Written task: Scan the records below for the line with "Werkdagen: 09.00 – 17.00 uur" and the line with "Dierenasiels in Noord-Brabant". Repeat those two lines and every line between them exactly, and nothing else.

Supplied records:
────────
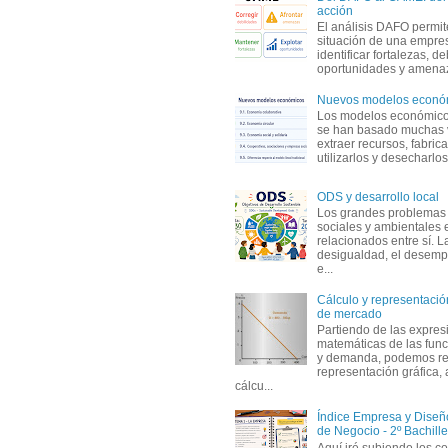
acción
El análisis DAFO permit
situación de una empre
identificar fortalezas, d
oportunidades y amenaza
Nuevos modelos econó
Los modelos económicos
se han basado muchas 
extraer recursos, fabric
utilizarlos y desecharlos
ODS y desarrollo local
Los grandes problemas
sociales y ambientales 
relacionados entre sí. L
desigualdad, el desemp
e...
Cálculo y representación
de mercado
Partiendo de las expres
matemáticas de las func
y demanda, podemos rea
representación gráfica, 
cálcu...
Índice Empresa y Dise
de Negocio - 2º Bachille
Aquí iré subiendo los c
────────
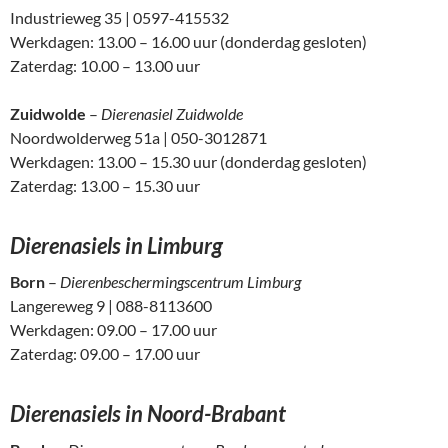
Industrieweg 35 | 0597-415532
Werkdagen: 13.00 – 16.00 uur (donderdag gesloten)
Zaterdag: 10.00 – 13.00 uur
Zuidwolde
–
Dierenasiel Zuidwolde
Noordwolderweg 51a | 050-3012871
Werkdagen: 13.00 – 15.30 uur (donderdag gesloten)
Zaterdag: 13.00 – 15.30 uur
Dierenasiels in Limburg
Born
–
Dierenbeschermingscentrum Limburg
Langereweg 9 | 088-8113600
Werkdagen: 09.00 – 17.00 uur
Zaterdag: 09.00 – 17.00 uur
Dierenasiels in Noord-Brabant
────────
Answer:
Werkdagen: 09.00 – 17.00 uur
Zaterdag: 09.00 – 17.00 uur
Dierenasiels in Noord-Brabant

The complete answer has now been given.